Francesco Careri, the author of that reference volume on walking and thinking titled Walkscapes (Editorial Gustavo Gili, 2005), sustains in his new book (the anthology of articles Pasear, detenerse, published in Spanish by Gustavo Gili) that the urban walk must continue investigating in peripheral and undefined areas of the city to find gateways to “a parallel city with its own dynamics and structures, with its own formal identity, uneasy and pulsating with pluralities, equipped with relational networks, inhabitants, places, monuments, and that should be understood before it becomes saturated or, in the best case scenario, reclassified.” Following the logic of surrealism and of situationism, Stalker/Osservatorio Nomade maps the vague areas of contemporary metropolises seeking therein strategies to change the meaning of the public and the private, of the countryside and the metropolis, of citizens and refugees.
In 2017, year of the centenary of Robert Walser and the bicentenary of Thoreau, walking not only defends its by no means romantic status as a creative and intellectual laboratory, it also reminds us of its ideological nature. From the pilgrimages of ancient saints and holy men to the individual and collective protests of today, in the form of an itinerary or a march, the political history of humanity can be read in terms of movement. Both Rebecca Solnit (in Wanderlust, University of Chicago Press, 2000) and Matthew Beaumont (in Night Walking, Verso Books, 2015) think of travelling above all as a body in movement, which with its steps – be they diurnal or nocturnal, male or female – rebels against a system.
However, the truth is that our walks are no longer just physical and mental, but also virtual.
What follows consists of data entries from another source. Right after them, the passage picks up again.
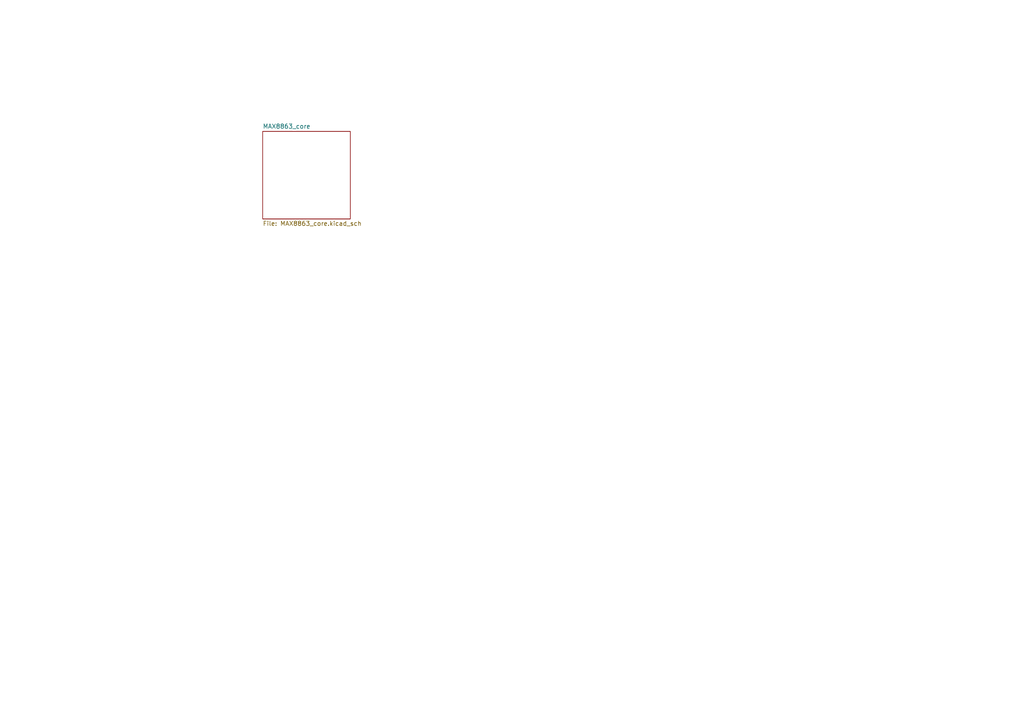
<source format=kicad_sch>
(kicad_sch (version 20211123) (generator eeschema)

  (uuid 9074791a-4f51-4787-8cde-ac21b475624c)

  (paper "A4")

  


  (sheet (at 76.2 38.1) (size 25.4 25.4) (fields_autoplaced)
    (stroke (width 0.1524) (type solid) (color 0 0 0 0))
    (fill (color 0 0 0 0.0000))
    (uuid f75533c3-abdc-43d2-ab91-4f53b65b124d)
    (property "Sheet name" "MAX8863_core" (id 0) (at 76.2 37.3884 0)
      (effects (font (size 1.27 1.27)) (justify left bottom))
    )
    (property "Sheet file" "MAX8863_core.kicad_sch" (id 1) (at 76.2 64.0846 0)
      (effects (font (size 1.27 1.27)) (justify left top))
    )
  )
)

</source>
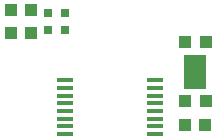
<source format=gtp>
G75*
%MOIN*%
%OFA0B0*%
%FSLAX25Y25*%
%IPPOS*%
%LPD*%
%AMOC8*
5,1,8,0,0,1.08239X$1,22.5*
%
%ADD10R,0.04134X0.04252*%
%ADD11R,0.03150X0.03150*%
%ADD12R,0.03937X0.04331*%
%ADD13R,0.07800X0.11200*%
%ADD14R,0.05630X0.01811*%
D10*
X0065961Y0042831D03*
X0072850Y0042831D03*
X0072850Y0062516D03*
X0065961Y0062516D03*
D11*
X0026098Y0066453D03*
X0020193Y0066453D03*
X0020193Y0072358D03*
X0026098Y0072358D03*
D12*
X0014681Y0073343D03*
X0007988Y0073343D03*
X0007988Y0065469D03*
X0014681Y0065469D03*
X0066059Y0034957D03*
X0072752Y0034957D03*
D13*
X0069406Y0052673D03*
D14*
X0025921Y0031906D03*
X0025921Y0034465D03*
X0025921Y0037024D03*
X0025921Y0039583D03*
X0025921Y0042142D03*
X0025921Y0044701D03*
X0025921Y0047260D03*
X0025921Y0049819D03*
X0055803Y0049819D03*
X0055803Y0047260D03*
X0055803Y0044701D03*
X0055803Y0042142D03*
X0055803Y0039583D03*
X0055803Y0037024D03*
X0055803Y0034465D03*
X0055803Y0031906D03*
M02*

</source>
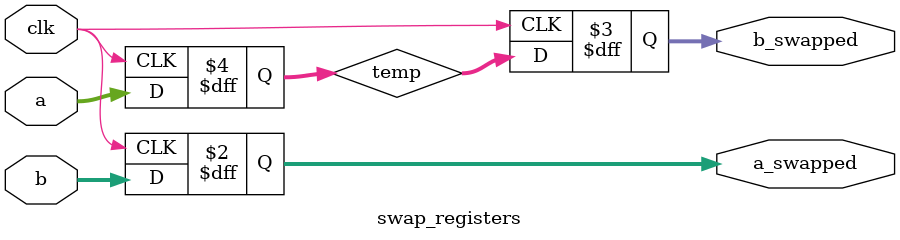
<source format=v>
module swap_registers (
    input wire clk,
    input wire [7:0] a,
    input wire [7:0] b,
    output reg [7:0] a_swapped,
    output reg [7:0] b_swapped
);
reg [7:0] temp;
always @(posedge clk ) begin
        temp <= a;
        #50;
        a_swapped <= b;
        #50;
        b_swapped <= temp;
end
endmodule

</source>
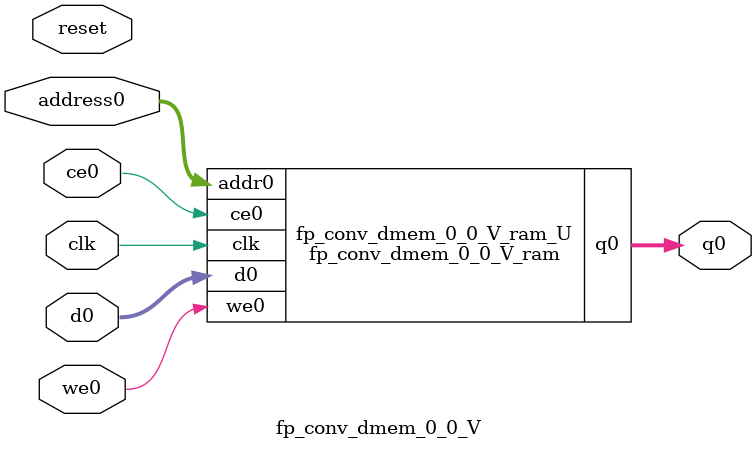
<source format=v>

`timescale 1 ns / 1 ps
module fp_conv_dmem_0_0_V_ram (addr0, ce0, d0, we0, q0,  clk);

parameter DWIDTH = 64;
parameter AWIDTH = 10;
parameter MEM_SIZE = 1024;

input[AWIDTH-1:0] addr0;
input ce0;
input[DWIDTH-1:0] d0;
input we0;
output reg[DWIDTH-1:0] q0;
input clk;

(* ram_style = "block" *)reg [DWIDTH-1:0] ram[0:MEM_SIZE-1];




always @(posedge clk)  
begin 
    if (ce0) 
    begin
        if (we0) 
        begin 
            ram[addr0] <= d0; 
            q0 <= d0;
        end 
        else 
            q0 <= ram[addr0];
    end
end


endmodule


`timescale 1 ns / 1 ps
module fp_conv_dmem_0_0_V(
    reset,
    clk,
    address0,
    ce0,
    we0,
    d0,
    q0);

parameter DataWidth = 32'd64;
parameter AddressRange = 32'd1024;
parameter AddressWidth = 32'd10;
input reset;
input clk;
input[AddressWidth - 1:0] address0;
input ce0;
input we0;
input[DataWidth - 1:0] d0;
output[DataWidth - 1:0] q0;



fp_conv_dmem_0_0_V_ram fp_conv_dmem_0_0_V_ram_U(
    .clk( clk ),
    .addr0( address0 ),
    .ce0( ce0 ),
    .we0( we0 ),
    .d0( d0 ),
    .q0( q0 ));

endmodule


</source>
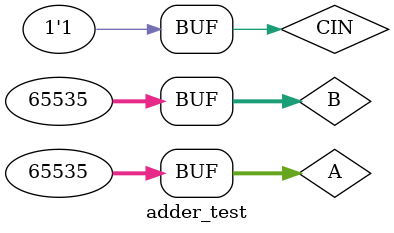
<source format=v>
module adder_test;
      reg [31:0] A;
      reg [31:0] B;
      reg CIN;
      wire [31:0] SUM;
      wire COUT;
     
      fa_32bit adder(A,B,CIN,SUM,COUT);

    initial begin
          $monitor("A=%b B=%b CIN=%b SUM=%b COUT=%b", A, B, CIN, SUM, COUT);
          #0 A = 32'h0000; B = 32'h0000; CIN = 1'b0;
          #1 A = 32'h0000; B = 32'h0000; CIN = 1'b1;
          #1 A = 32'h0001; B = 32'h0000; CIN = 1'b0;
          #1 A = 32'h0000; B = 32'h0001; CIN = 1'b1;
          #1 A = 32'h000B; B = 32'h000A; CIN = 1'b0;
          #1 A = 32'h000B; B = 32'h000A; CIN = 1'b1;
          #1 A = 32'hFFFF; B = 32'hFFFF; CIN = 1'b0;
          #1 A = 32'hFFFF; B = 32'hFFFF; CIN = 1'b1;
    end
endmodule // testbench

</source>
Our mobile phone tracks all our steps. It is very simple to convert them into a digital map. Not only that, our everyday navigation around the Internet is very similar to a succession of walks with forks and diversions and destinations found and lost. In the future we will be able to reconstruct each and every one of our physical (recorded in GPS formats) and interior (registered by search engines and social networks) movements; but even more interesting will be the mapping of the circulation of communities. In Pasear, detenerse, Careri evokes a collective experience in Bogotá, led by guide Hernando Gómez, who invites people to “make love with the city” on his night walks. Careri says: “His walk is a political one, a public act: he knows the city with all its contradictions, he knows in which folds they nest, where they are made patent, where they become more evident “. The night walk, therefore, is similar to the process of photographic film development. What is a negative image will gradually emerge, turning into light. What is prohibited, what is dangerous if you go alone, what is hidden, is neutralised by the collective action: “It is a democratic act of re-appropriation of the public space; to a certain extent it is a revolutionary act.” When Careri counts those on the walk, there are 160 people. But mobile phones soon spread the word and the group ends up numbering over 200 people, all walking together, a physical and virtual critical mass, in motion.
Perhaps that is the great historical metamorphosis of walking: increasingly less romantic and less individual, it increasingly involves more thinking together, more reformulating as a group, more searching in a network.